--- Text for analysis Enclosed Below ---
Enabling audit logs for GCS

Follow these steps to enable GCS audit logs:

  1. Go to: https://console.cloud.google.com/iam-admin/audit
  2. In the "Filter table" text box, type "Google Cloud Storage" then press the "Enter" key.
  3. Click on the "Google Cloud Storage" entry.
  4. Tick the 3 checkboxes: "Admin Read", "Data Read", "Data Write".
  5. Click "Save".

Creating TLS certificates

The broker and authorizer apps both use TLS encryption when serving requests.

You may choose to use your own domain, certificates, and trusted Certificate Authority. Alternatively, for development and testing purposes only, you may create self-signed certificates as described below.
--- End of Enclosed Text for analysis ---
--- Supplied data Enclosed Below ---
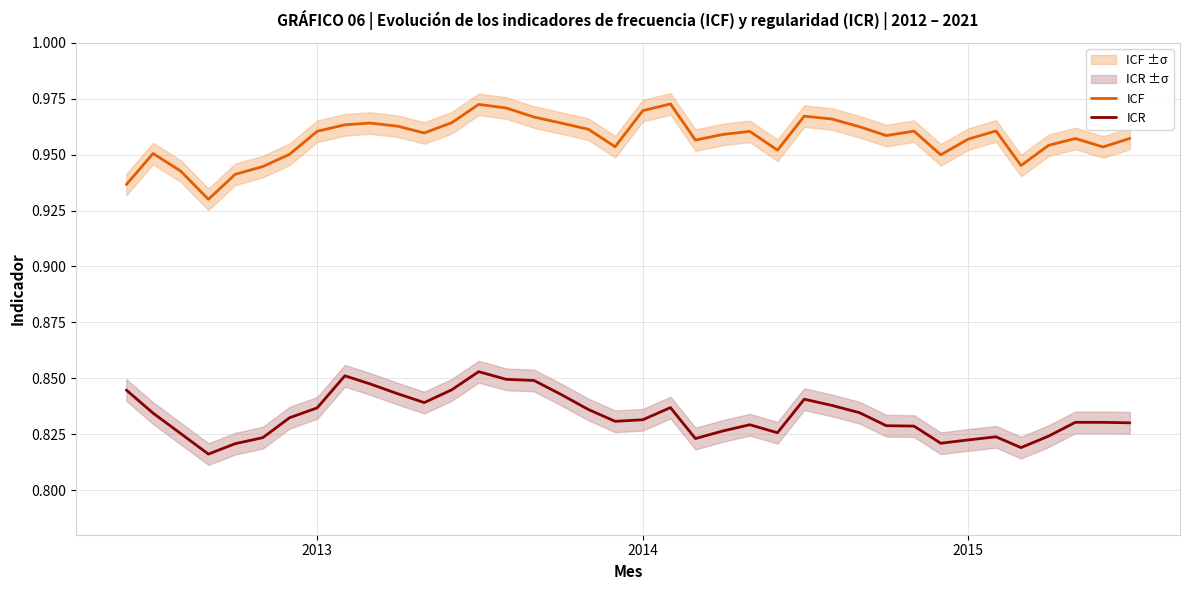

True or false: ICR and ICF cross at least once.

False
--- End of Enclosed Supplied data ---
#### Study questions
**A)** In the GCS setup text, what reason is given for needing TLS certificates? Answer in one to three sentences.
**B)** From the GCS setup text, reproduce the part that opens with the words containing "4. Tick the" and closes with "when serving requests.".
**C)** According to the GCS setup text, which checkboxes should be ticked after clicking the "Google Cloud Storage" entry?

#### Results of the exercise
**A)** TLS certificates are needed because the broker and authorizer apps both use TLS encryption when serving requests.

**B)**
4. Tick the 3 checkboxes: "Admin Read", "Data Read", "Data Write".
  5. Click "Save".

Creating TLS certificates

The broker and authorizer apps both use TLS encryption when serving requests.

**C)** "Admin Read", "Data Read", and "Data Write".